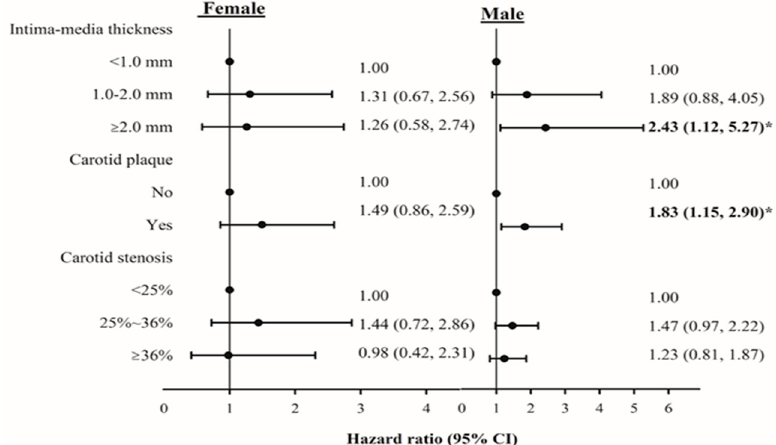
Figure 3. Adjusted hazard ratios (HRs) of mortality stratified by gender. * p < 0.05.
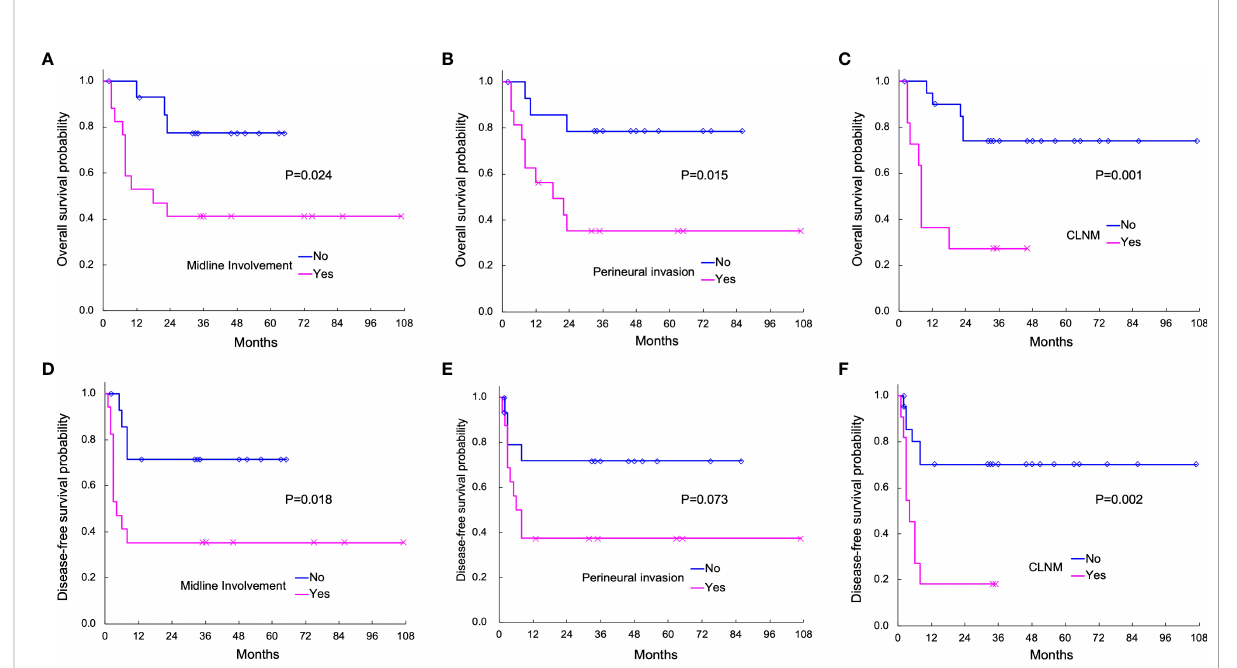
FIGURE 3 Actuarial Kaplan – Meier survival curves of overall survival (OS; A – C ) and disease-free survival (DFS; D – F ) analyzed with the log-rank test. OS according to midline involvement (P = 0.024), perineural invasion (PNI; P = 0.015), and contralateral neck metastasis (CLNM; P = 0.001) is shown in (A-C) , respectively. DFS according to midline involvement (P = 0.018), PNI (P = 0.073), and CLNM (P = 0.002) are displayed in (D-F) ,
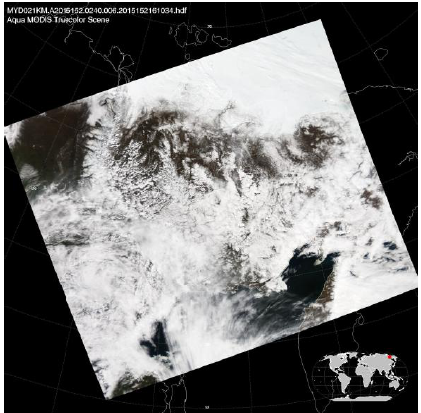
Figure 2. Moderate Resolution Imaging Spectroradiometer (MODIS) RGB (Red, Green, and Blue) scene from 02:40 to 02:45, on 1 June 2015 [42].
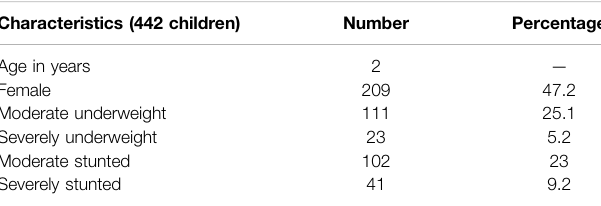
TABLE 1 | Clinical and demographic features of children in Mirpur slum area, Dhaka, Bangladesh. Moderate underweight − 3 ≤ WAZ < − 2, severely underweight WAZ < −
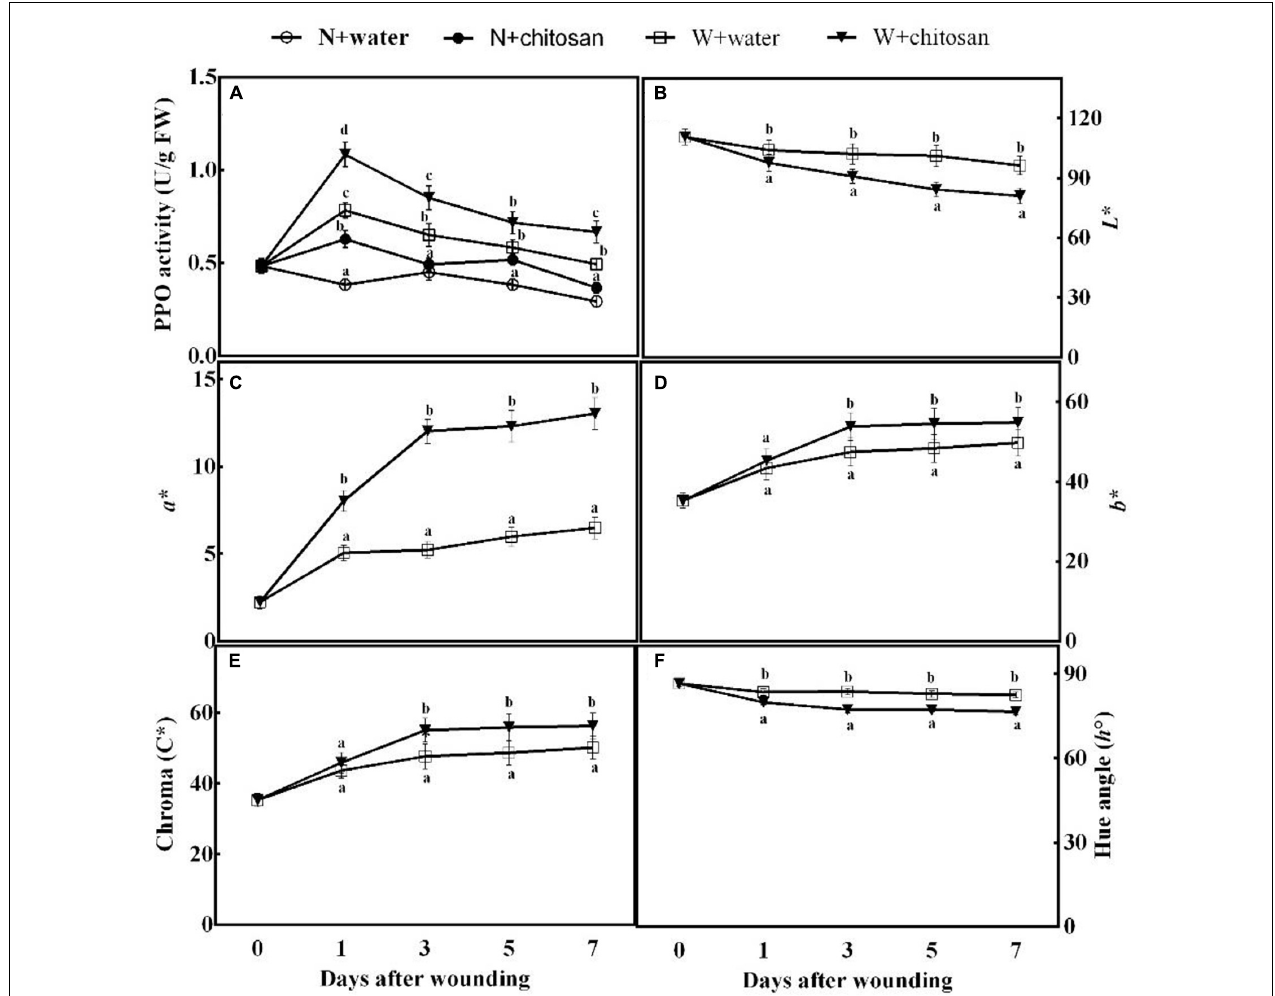
FIGURE 6 | Effect of chitosan treatment on PPO activity (A) and L* (B) , a* (C) , b* (D) , Chroma C* (E) , and hue angle h ◦ (F) . Non-wounded and treated with sterile water (N + water), non-wounded and treated with chitosan (N + chitosan), wounded and treated with sterile water (W + water), and wounded and treated with chitosan (W + chitosan). Vertical bars indicate standard error of means. Alphabets indicate significant differences ( p <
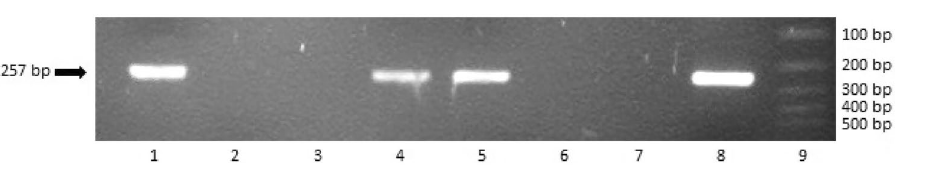
Figure 2. Image of gel electrophoresis of MS-PCR products. 1, 4, 5—methylated samples, 2, 3, 6— unmethylated sample, 7—negative control (unmethylated), 8—positive control (methylated), 9—molecular- weight size marker. Original gel is presented in Supplementary Fig.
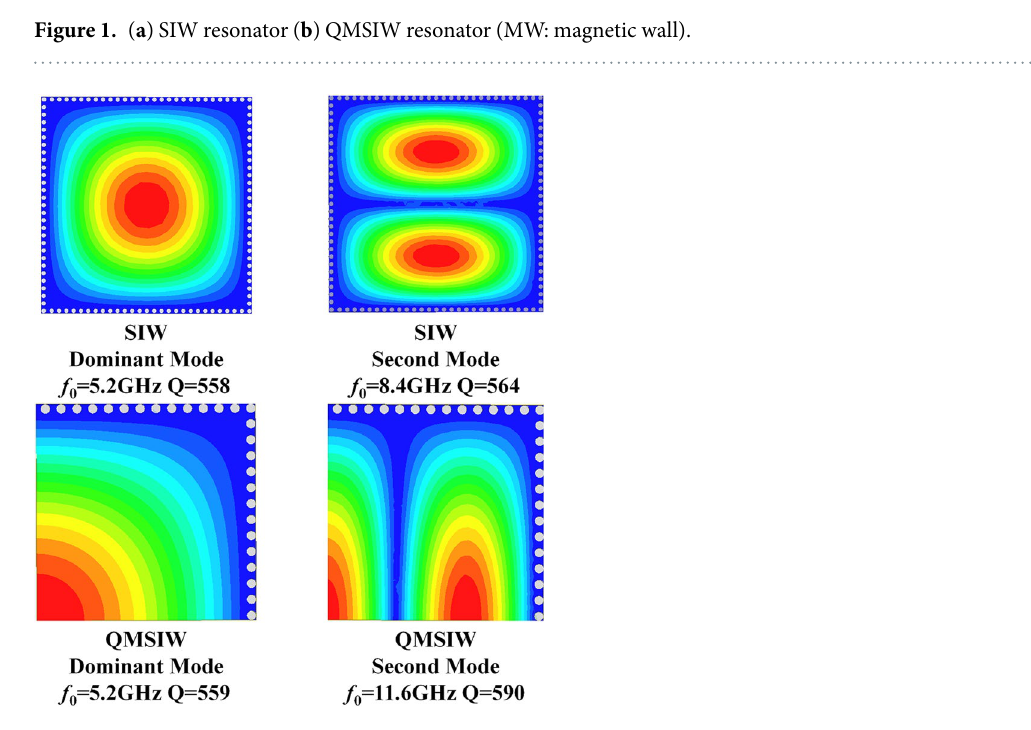
Figure 2. Comparison between SIW resonator and QMSIW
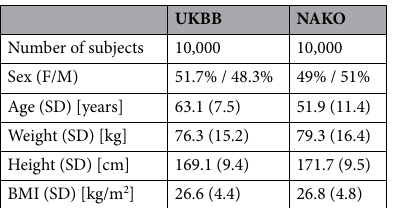
Table 1. Demographic characteristics of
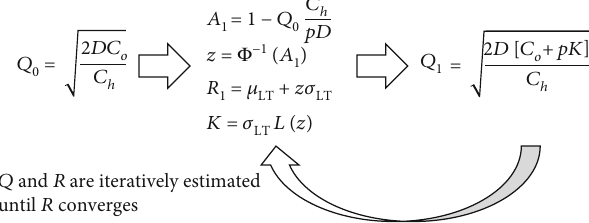
Figure 4: Estimation process of the inventory control policy under the ( Q , R ) model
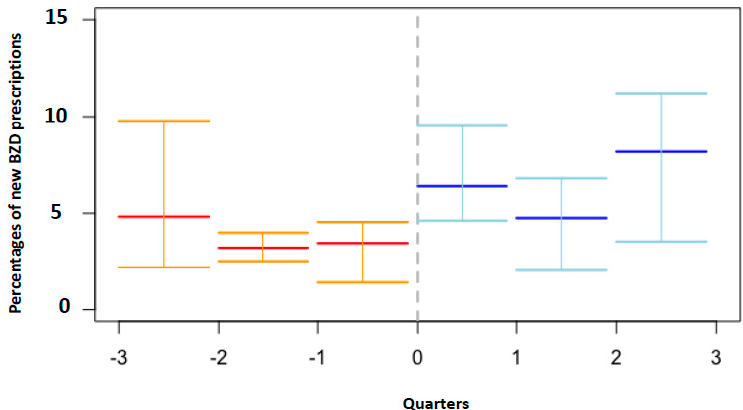
Figure 2. Benzodiazepine prescriptions before and after e-prescribing implementation at the network level. The zero on the x -axis indicates e-prescribing implementation. Quarterly rates of new BZD prescriptions in the period before and after e-prescribing are depicted in red and blue, respectively. The horizontal lines above and below the central value indicate the maximum and minimum BZD rates in the period. Percentages of new BZD prescriptions are depicted on the y -axis.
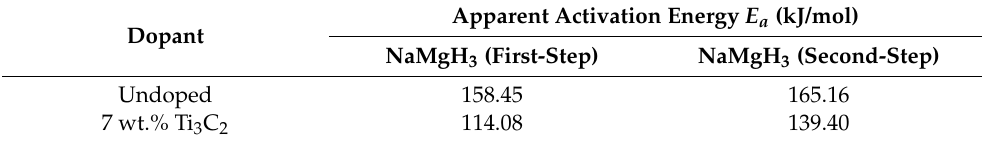
Figure 4. DSC curves for ( a ) pure NaMgH 3 ; ( b ) NaMgH 3 -7 wt.% Ti 3 C 2 at different heating rates; and Kissinger plots of ( c ) first- and second-step dehydrogenation of both samples. Table 1. Activation energies ( E a ) for the dehydrogenation of the NaMgH 3 sample undoped and doped with 7 wt.% Ti 3 C 2.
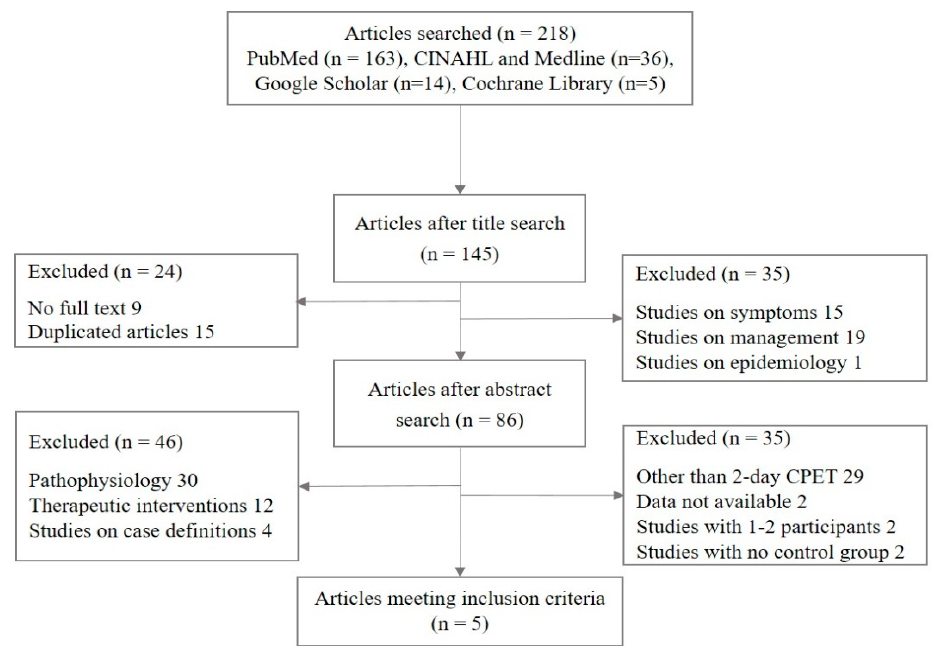
Figure 1. Flow chart of the study selection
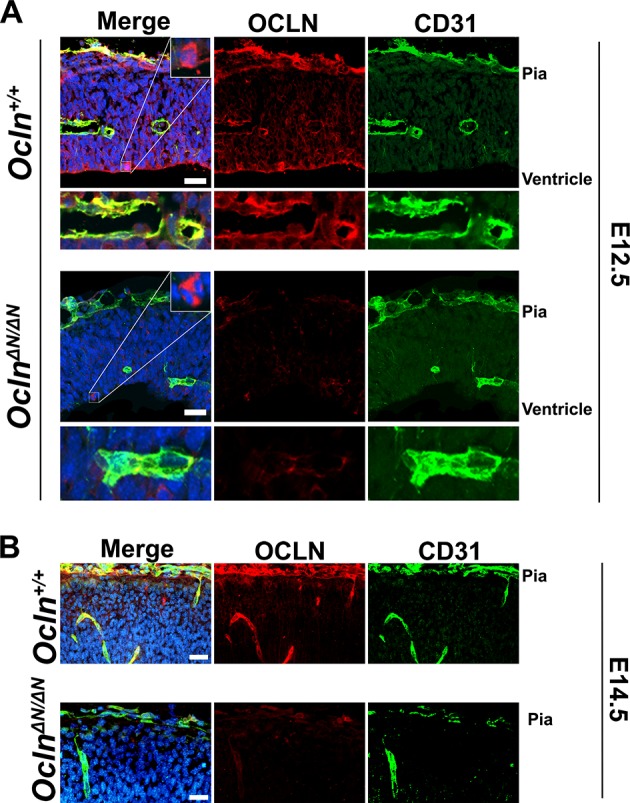
mOCLN-FL co-localizes with vascular endothelial marker, CD31, in Ocln+/+ but not Ocln∆N/∆N embryonic cortex.(A) Confocal images of mouse coronal sections at E12.5 stained with OCLN C-term antibody (red) and vascular endothelial cell marker CD-31 (green). The OCLN antibody detects both full-length and truncated OCLN isoforms. Insets show OCLN labeling of the mitotic spindle apparatus of dividing progenitors at the ventricular surface in both WT and ∆N/∆N genotypes. Scale bar 30 μm (B) Confocal images of mouse coronal sections at E14.5 stained with C-term OCLN and CD-31 antibodies. Full-length OCLN continues to be robustly expressed in vascular endothelial cells despite developmental down regulation of the full length OCLN protein in neural cells of Ocln+/+ cortex. However, mOCLN-FL is absent in vessels in the mutant brain. Scale bar, 30 μm.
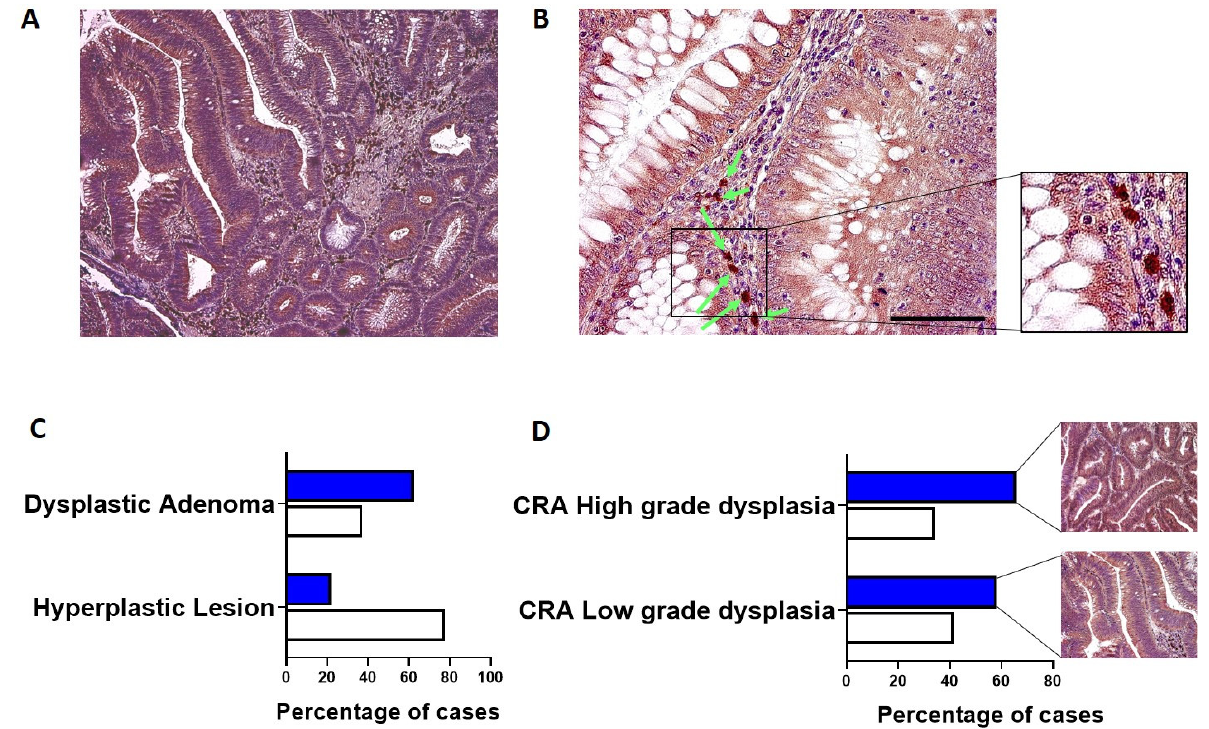
Figure 1. hERG1 potassium channel expression in CRA. ( A , B ) representative samples showing a high hERG1 expression in the epithelial cells as well as in plasma cells (see arrows in panel ( B ) and inset to panel ( B ). Scale bar: 100 µ m. ( C ) Histogram showing hERG1 expression according to the presence of dysplasia. White bars: hERG1 negative, Blue bars: hERG1 positive. ( D ) Histogram showing hERG1 expression according to the grade of dysplasia. White bars: hERG1 negative, Blue bars: hERG1 positive. Representative slides of the two groups are also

__________________________________________________

Look through the listing above. Pick out each line with "indicate" and copy it.

▶ RESULT:
FIGURE 6 | Effect of chitosan treatment on PPO activity (A) and L* (B) , a* (C) , b* (D) , Chroma C* (E) , and hue angle h ◦ (F) . Non-wounded and treated with sterile water (N + water), non-wounded and treated with chitosan (N + chitosan), wounded and treated with sterile water (W + water), and wounded and treated with chitosan (W + chitosan). Vertical bars indicate standard error of means. Alphabets indicate significant differences ( p <
Figure 2. Benzodiazepine prescriptions before and after e-prescribing implementation at the network level. The zero on the x -axis indicates e-prescribing implementation. Quarterly rates of new BZD prescriptions in the period before and after e-prescribing are depicted in red and blue, respectively. The horizontal lines above and below the central value indicate the maximum and minimum BZD rates in the period. Percentages of new BZD prescriptions are depicted on the y -axis.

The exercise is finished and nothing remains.